Oleh: La Ode Arwah Rahman, Staf Pengajar Pendidikan Kewarganegaraan Pada Institut Teknologi BJ Habibie
Di tengah kemacetan demokrasi prosedural dan merebaknya sinisme publik terhadap parlemen, kehadiran tokoh seperti Kang Dedi Mulyadi (KDM) layaknya oase padang gurun. Tapi sejarah memperingatkan kita, pemimpin yang terlalu dicintai, bisa lupa pada batas. Demokrasi bisa runtuh bukan karena musuhnya, tapi karena harapan yang buta.
Dalam dunia politik yang kering akan empati dan sarat kepura-puraan, KDM tampil seperti harapan baru. Tapi disitulah letak paradoksnya. Ketika rakyat begitu haus akan pemimpin yang dekat dan tegas, mereka mudah lupa bahwa demokrasi bukan hanya soal figur, melainkan sistem, dan sistem yang terlalu bergantung pada satu tokoh, betapapun kharismatik atau baiknya, bisa berubah menjadi kekuasaan yang tak terbantahkan.

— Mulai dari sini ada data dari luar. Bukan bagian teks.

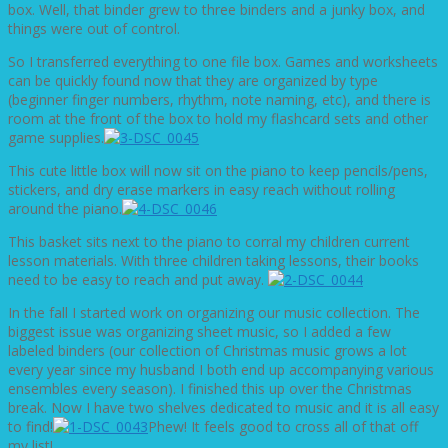
box. Well, that binder grew to three binders and a junky box, and
things were out of control.
So I transferred everything to one file box. Games and worksheets
can be quickly found now that they are organized by type
(beginner finger numbers, rhythm, note naming, etc), and there is
room at the front of the box to hold my flashcard sets and other
game supplies.
This cute little box will now sit on the piano to keep pencils/pens,
stickers, and dry erase markers in easy reach without rolling
around the piano.
This basket sits next to the piano to corral my children current
lesson materials. With three children taking lessons, their books
need to be easy to reach and put away.
In the fall I started work on organizing our music collection. The
biggest issue was organizing sheet music, so I added a few
labeled binders (our collection of Christmas music grows a lot
every year since my husband I both end up accompanying various
ensembles every season). I finished this up over the Christmas
break. Now I have two shelves dedicated to music and it is all easy
to find!
Phew! It feels good to cross all of that off
my list!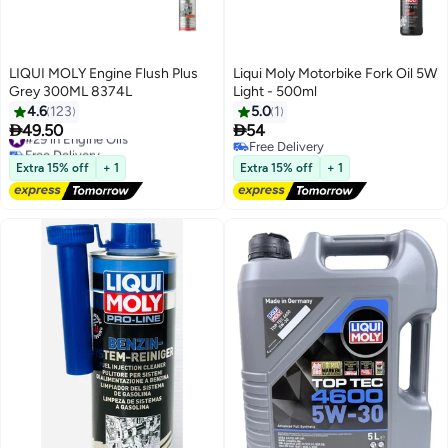
LIQUI MOLY Engine Flush Plus
Liqui Moly Motorbike Fork Oil 5W
Grey 300ML 8374L
Light - 500ml
4.6
123
5.0
1


49.50
54
#29 in Engine Oils
Free Delivery
Free Delivery
#29 in Engine Oils
Free Delivery
Extra 15% off
+ 1
Extra 15% off
+ 1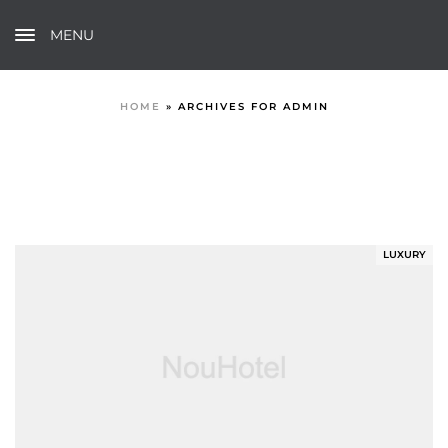
MENU
HOME
»
ARCHIVES FOR ADMIN
LUXURY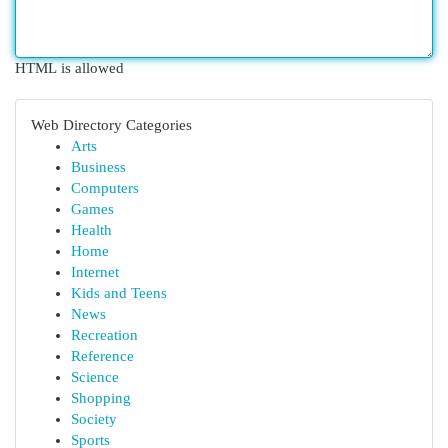
HTML is allowed
Web Directory Categories
Arts
Business
Computers
Games
Health
Home
Internet
Kids and Teens
News
Recreation
Reference
Science
Shopping
Society
Sports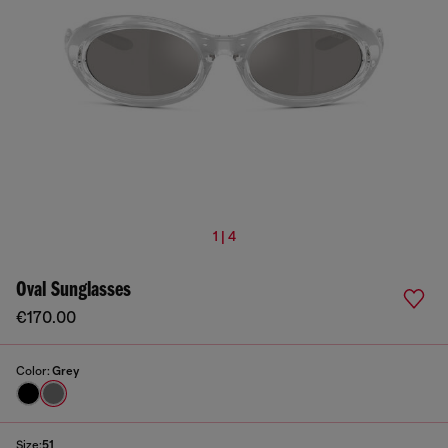
1 | 4
Oval Sunglasses
€170.00
Color:
Grey
Size:
51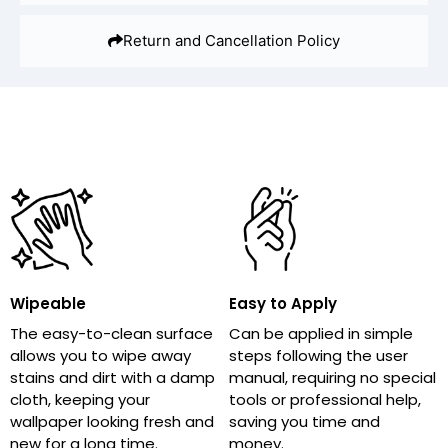
Return and Cancellation Policy
Wipeable
Easy to Apply
The easy-to-clean surface
Can be applied in simple
allows you to wipe away
steps following the user
stains and dirt with a damp
manual, requiring no special
cloth, keeping your
tools or professional help,
wallpaper looking fresh and
saving you time and
new for a long time.
money.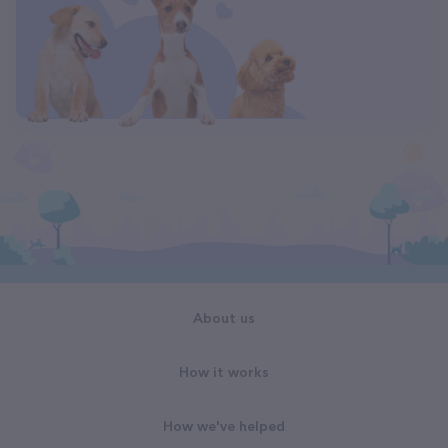
About us
How it works
How we've helped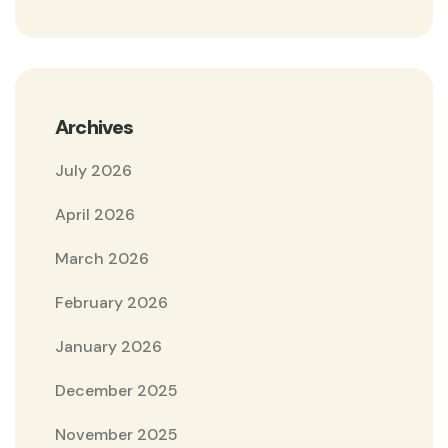
Archives
July 2026
April 2026
March 2026
February 2026
January 2026
December 2025
November 2025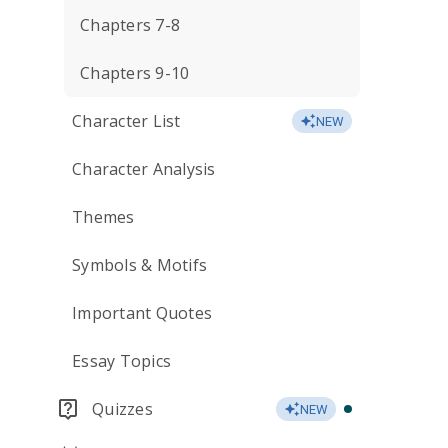
Chapters 7-8
Chapters 9-10
Character List
NEW
Character Analysis
Themes
Symbols & Motifs
Important Quotes
Essay Topics
Quizzes
NEW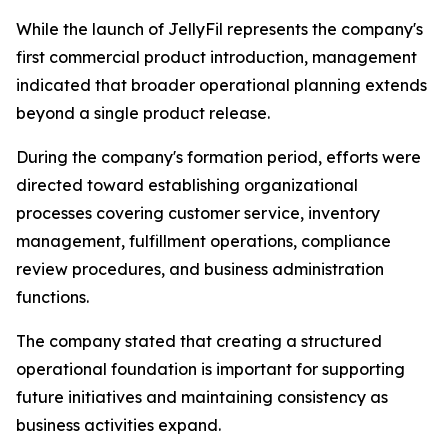
While the launch of JellyFil represents the company's
first commercial product introduction, management
indicated that broader operational planning extends
beyond a single product release.
During the company's formation period, efforts were
directed toward establishing organizational
processes covering customer service, inventory
management, fulfillment operations, compliance
review procedures, and business administration
functions.
The company stated that creating a structured
operational foundation is important for supporting
future initiatives and maintaining consistency as
business activities expand.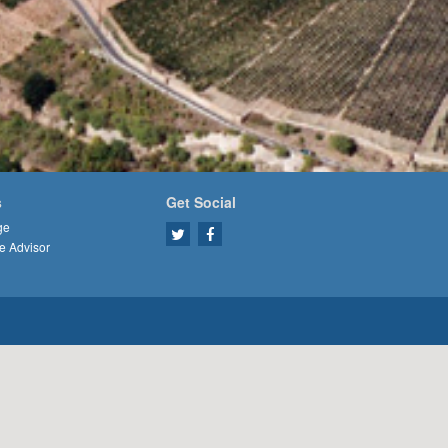
s
Get Social
ge
e Advisor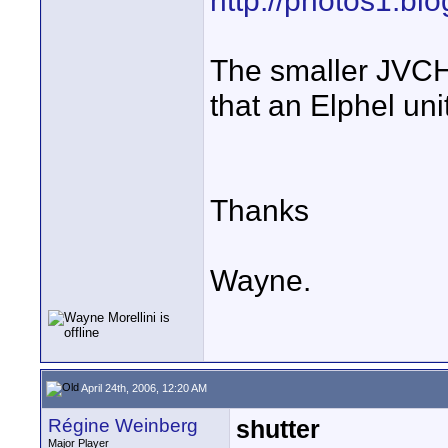
http://photos1.bl
The smaller JVCH
that an Elphel uni
Thanks
Wayne.
April 24th, 2006, 12:20 AM
Régine Weinberg
shutter
Major Player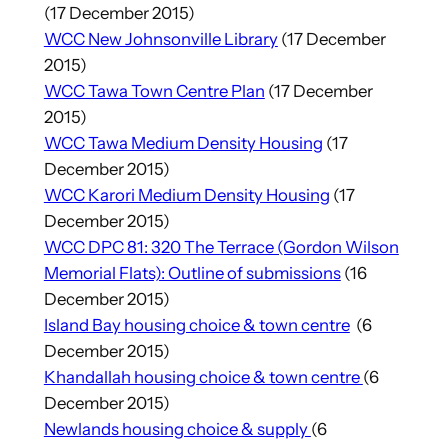
(17 December 2015)
WCC New Johnsonville Library
(17 December
2015)
WCC Tawa Town Centre Plan
(17 December
2015)
WCC Tawa Medium Density Housing
(17
December 2015)
WCC Karori Medium Density Housing
(17
December 2015)
WCC DPC 81: 320 The Terrace (Gordon Wilson
Memorial Flats): Outline of submissions
(16
December 2015)
Island Bay housing choice & town centre
(6
December 2015)
Khandallah housing choice & town centre
(6
December 2015)
Newlands housing choice & supply
(6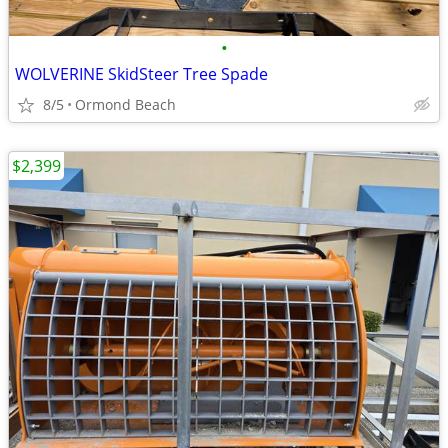
•
WOLVERINE SkidSteer Tree Spade
8/5
Ormond Beach
$2,399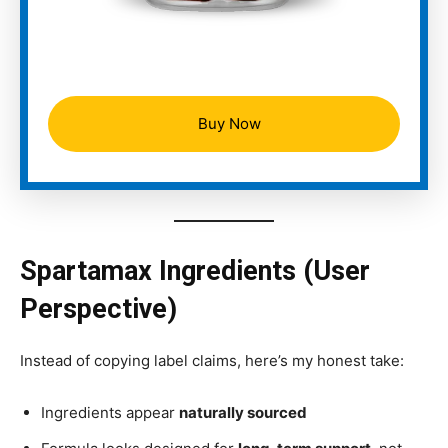
Buy Now
Spartamax Ingredients (User
Perspective)
Instead of copying label claims, here’s my honest take:
Ingredients appear
naturally sourced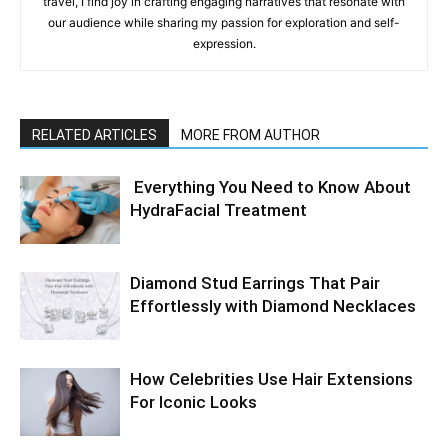
travel, I find joy in crafting engaging narratives that resonate with
our audience while sharing my passion for exploration and self-
expression.
RELATED ARTICLES
MORE FROM AUTHOR
Everything You Need to Know About
HydraFacial Treatment
Diamond Stud Earrings That Pair
Effortlessly with Diamond Necklaces
How Celebrities Use Hair Extensions
For Iconic Looks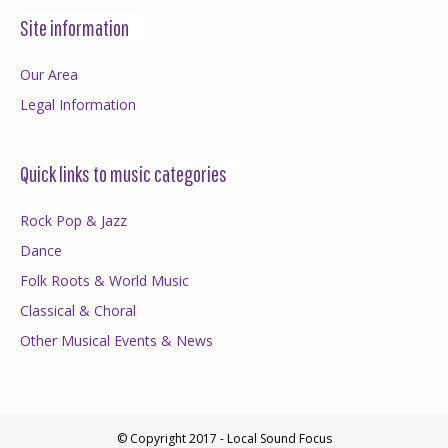
Site information
Our Area
Legal Information
Quick links to music categories
Rock Pop & Jazz
Dance
Folk Roots & World Music
Classical & Choral
Other Musical Events & News
© Copyright 2017 - Local Sound Focus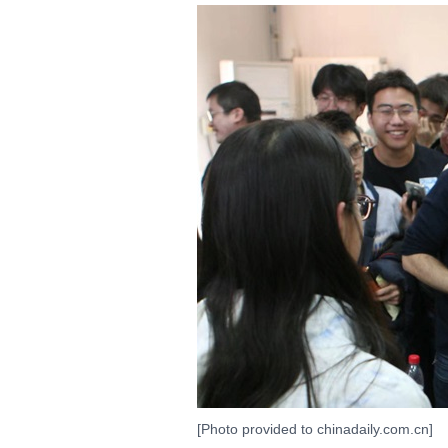
[Photo provided to chinadaily.com.cn]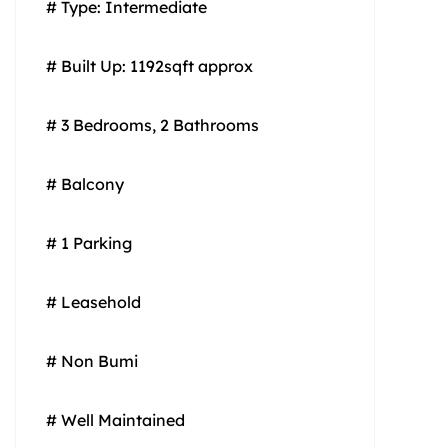
# Type: Intermediate
# Built Up: 1192sqft approx
# 3 Bedrooms, 2 Bathrooms
# Balcony
# 1 Parking
# Leasehold
# Non Bumi
# Well Maintained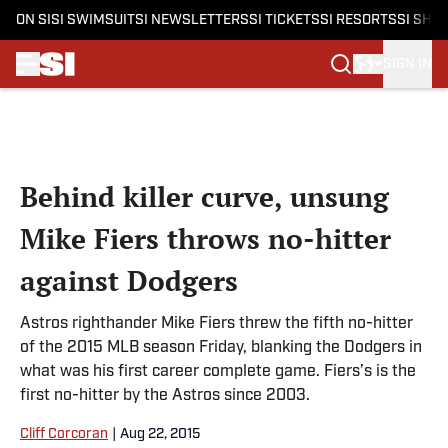
ON SI
SI SWIMSUIT
SI NEWSLETTERS
SI TICKETS
SI RESORTS
SI SHO
SIGN IN
Skip to main content
Behind killer curve, unsung
Mike Fiers throws no-hitter
against Dodgers
Astros righthander Mike Fiers threw the fifth no-hitter
of the 2015 MLB season Friday, blanking the Dodgers in
what was his first career complete game. Fiers’s is the
first no-hitter by the Astros since 2003.
Cliff Corcoran
|
Aug 22, 2015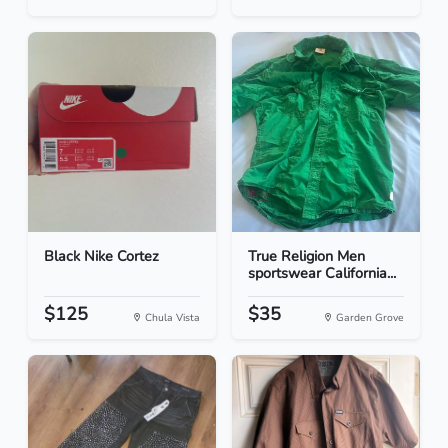
Black Nike Cortez
True Religion Men
sportswear California...
$125
$35
Chula Vista
Garden Grove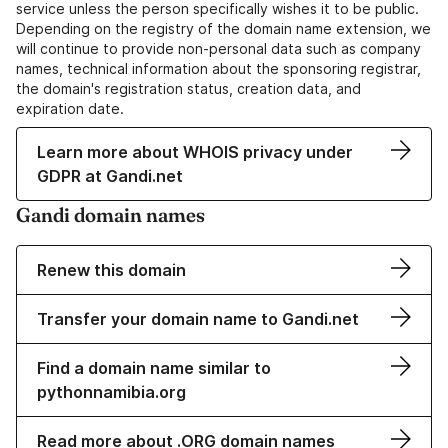
service unless the person specifically wishes it to be public.
Depending on the registry of the domain name extension, we
will continue to provide non-personal data such as company
names, technical information about the sponsoring registrar,
the domain's registration status, creation data, and
expiration date.
Learn more about WHOIS privacy under
GDPR at Gandi.net
Gandi domain names
Renew this domain
Transfer your domain name to Gandi.net
Find a domain name similar to
pythonnamibia.org
Read more about .ORG domain names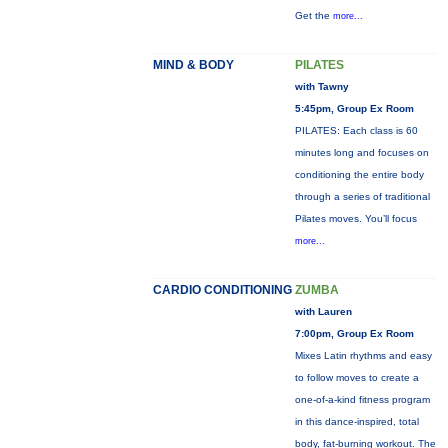
Get the
more...
MIND & BODY
PILATES
with Tawny
5:45pm, Group Ex Room
PILATES: Each class is 60
minutes long and focuses on
conditioning the entire body
through a series of traditional
Pilates moves. You’ll focus
more...
CARDIO CONDITIONING
ZUMBA
with Lauren
7:00pm, Group Ex Room
Mixes Latin rhythms and easy
to follow moves to create a
one-of-a-kind fitness program
in this dance-inspired, total
body, fat-burning workout. The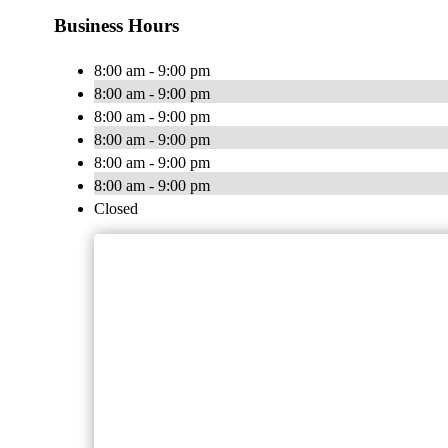
Business Hours
8:00 am - 9:00 pm
8:00 am - 9:00 pm
8:00 am - 9:00 pm
8:00 am - 9:00 pm
8:00 am - 9:00 pm
8:00 am - 9:00 pm
Closed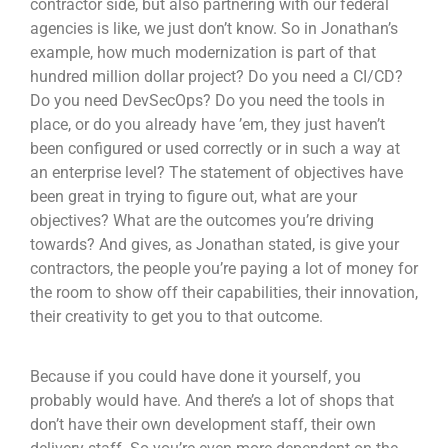
contractor side, but also partnering with our federal
agencies is like, we just don’t know. So in Jonathan’s
example, how much modernization is part of that
hundred million dollar project? Do you need a CI/CD?
Do you need DevSecOps? Do you need the tools in
place, or do you already have ’em, they just haven’t
been configured or used correctly or in such a way at
an enterprise level? The statement of objectives have
been great in trying to figure out, what are your
objectives? What are the outcomes you’re driving
towards? And gives, as Jonathan stated, is give your
contractors, the people you’re paying a lot of money for
the room to show off their capabilities, their innovation,
their creativity to get you to that outcome.
Because if you could have done it yourself, you
probably would have. And there’s a lot of shops that
don’t have their own development staff, their own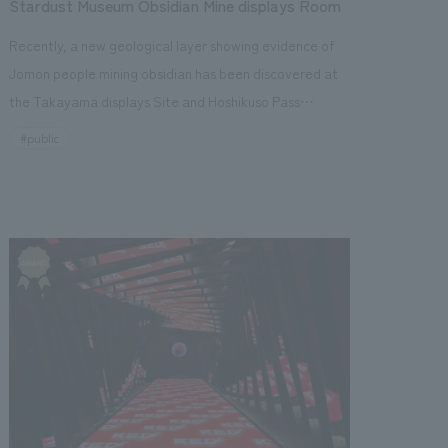
Stardust Museum Obsidian Mine displays Room
Recently, a new geological layer showing evidence of
Jomon people mining obsidian has been discovered at
the Takayama displays Site and Hoshikuso Pass
Obsidian Mine, a nationally designated historical site. A
#public
museum called "Hoshikuso-kan" has opened, allowing
visitors to see the excavated layer and experience the
lives of the Jomon people. The building's exterior walls
have changed color due to age-related rust, conveying
a message of preserving and passing on the memory of
obsidian. Inside displays, geological layers exceeding 20
meters in length and 5 meters in height rise along both
walls of the passageway, recreating their appearance
exactly as they were discovered during the excavation.
The layers have stepped, uneven surfaces, formed by
the soil dug by the Jomon people in search of obsidian.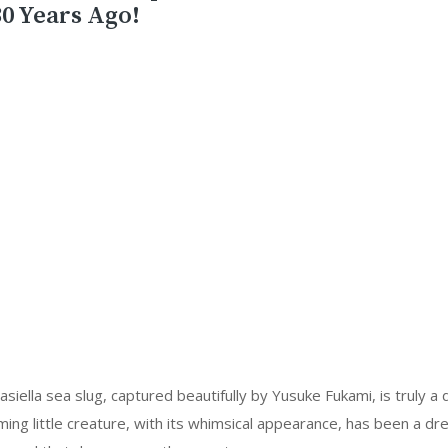
0 Years Ago!
iella sea slug, captured beautifully by Yusuke Fukami, is truly a d
ming little creature, with its whimsical appearance, has been a d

Sepekan terakhir, publik dikejutkan seteru terbuka antara Kang Dedi Mulyadi (KDM) dengan sejumlah anggota DPRD Jawa Barat. Pertikaian ini dipicu respons KDM terhadap sikap para wakil rakyat itu yang dinilainya ‘tidak pro rakyat’, seperti tidak hadir pada acara Musrenbang, hingga sikap mereka yang menurutnya sering bertentangan dengan upaya eksekutif dalam membangun daerah.
Dalam video yang viral di media sosial, KDM mengkritik keras anggota DPRD Jawa Barat tidak menghadiri acara Musrembang di Cirebon, 7 Mei 2025. KDM melontarkan sindiran atas sikap mereka yang ingin dihargai, tapi tak pernah menghargai, ingin dilibatkan tapi tidak pernah mau terlibat. Reaksi balik dari anggota dewan pun tidak kalah keras, menuduh KDM melakukan pencitraan dan melemahkan institusi legislatif.